An interesting take that came up recently was to focus on promoting high value and quality organizations by promoting the care delivery received at those facilities. That is an approach to value that also acknowledges the volume consideration. Breaking it down, the concept is that higher value and quality organizations will be promoted to receive more patients, which means being able to deliver more services. There could be some contractual structuring the reward that value, but ultimately it would mean that higher performing organizations grab a larger share of the market. Arguably, that approach reflects other more consumer driven approaches where good performance gains loyalty and returns.

While the rewarding of good delivery is an approach to value, it isn’t certainly not the promise of putting everything at risk and forcing change in that manner. That is potentially a good outcome because just trying to force organizations into a certain model without proper preparation could be harmful across the board.

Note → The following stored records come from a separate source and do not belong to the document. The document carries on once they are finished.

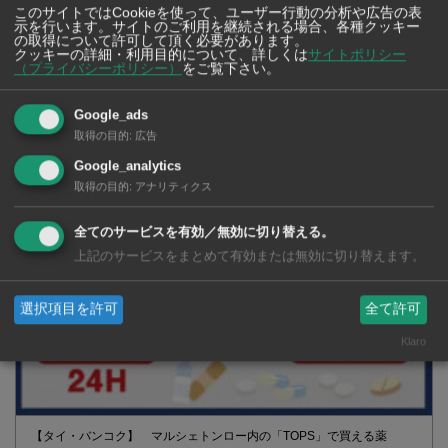
このサイトではCookieを使って、ユーザー行動の分析や広告の表
示を行います。サイトのご利用を継続される場合、各種クッキー
の取得について許可して頂く必要があります。
クッキーの詳細・利用目的について、詳しくは
サイトポリシー
（プライバシーポリシー）
をご覧下さい。
Google_ads
2026年版 タイの鉄道事情 電車でGO！
取得の目的
:
広告
Google_analytics
取得の目的
:
アナリティクス
全てのサービスを有効／無効に切り替える。
上記のサービスをまとめて有効または無効に切り替えます。
選択項目を許可
全て許可
Klaro
【タイ・バンコク】 マルシェトンロー内の「TOPS」で買える薬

Regardless of the actual approach, the discussion on value based care is ripe for a reorientation. ACO models are holding on but still draw a lot of comments on structure. Other ideas have not necessarily gone anywhere. All of that means lessons should be learned by crunching through available data and hopefully identifying what is working and more importantly what is not working. Once those insights are learned, then all impacted stakeholders should be convened to advance the parameters for value based care in a consensus driven way. The consensus ideally would be the result of compromise where everyone feels both good and bad about what is happening. If anyone feels only good or bad, then a flaw likely still exists.

Will any of that occur? It’s a good question and one that may not be able to be answered. However, it is clear that some alteration of the path being followed for value based care is needed, or the healthcare industry will likely be in the same place it is currently in for the foreseeable future.